Our 10 Most Outstanding International Albums of This Past Year
As the year draws to a close, we reflect on the worldwide releases that expanded horizons. Presenting a selection of ten exceptional albums that defined the year in music.
10. The Percussionist Sarathy Korwar – There Already Is Beauty
A continuous, 40-minute suite of cyclical drumming might not seem the easiest listening experience. However, south Asian drummer and composer Sarathy Korwar transforms this driving beat into a hypnotically captivating album. Leading an group of three drummers, Korwar develops a dense percussive dialect over the record's ten sections. His composition draws from the phasing techniques of Steve Reich alongside Indian classical phrasing, everything tethered in the recurrence of a persistent, pulsing figure. The longer one listens, this refrain evokes the ceremonial rhythm of ceremonial music, pulling the listener deeper into Korwar's distinctive percussive realm.

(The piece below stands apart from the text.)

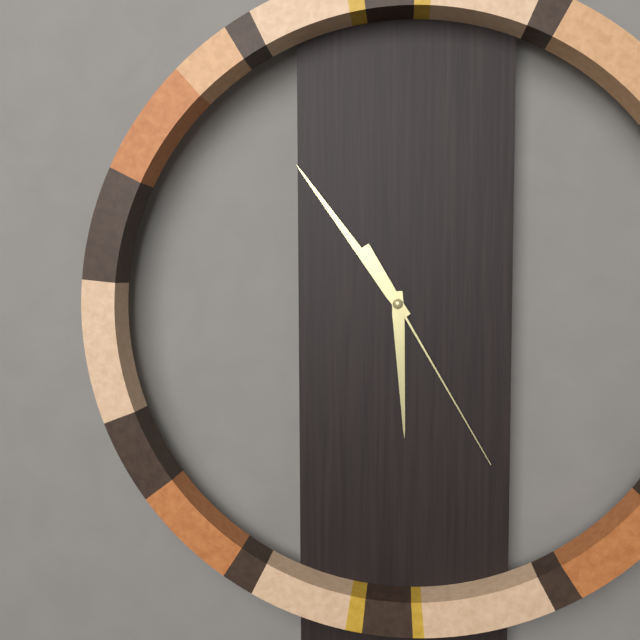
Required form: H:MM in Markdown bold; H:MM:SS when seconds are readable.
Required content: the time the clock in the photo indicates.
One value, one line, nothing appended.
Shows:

9. The Lebanese Artist Yasmine Hamdan – I Remember I Forget
Coming off an eight-year break, Arab singer-songwriter Yasmine Hamdan re-emerges with a mournful collection of songs. She expands on the Arabic-sung, dub-influenced aesthetic that established her as a fixture in the Arab alternative scene since the nineties. Hamdan's vocal delivery is quiet and thoughtful, singing soft melodies atop the bowing strings of a track like Hon and the deep trip-hop beat of Vows. During more energetic moments such as Shadia and Abyss, she employs a wavering, longing vocal technique against Maghrebi-inspired synth melodies and rattling electronic percussion. The production is sparse and restrained, yet this minimalism offers the perfect canvas for Hamdan's emotive compositions to shine through. The album proves to be truly deserving of the long anticipation.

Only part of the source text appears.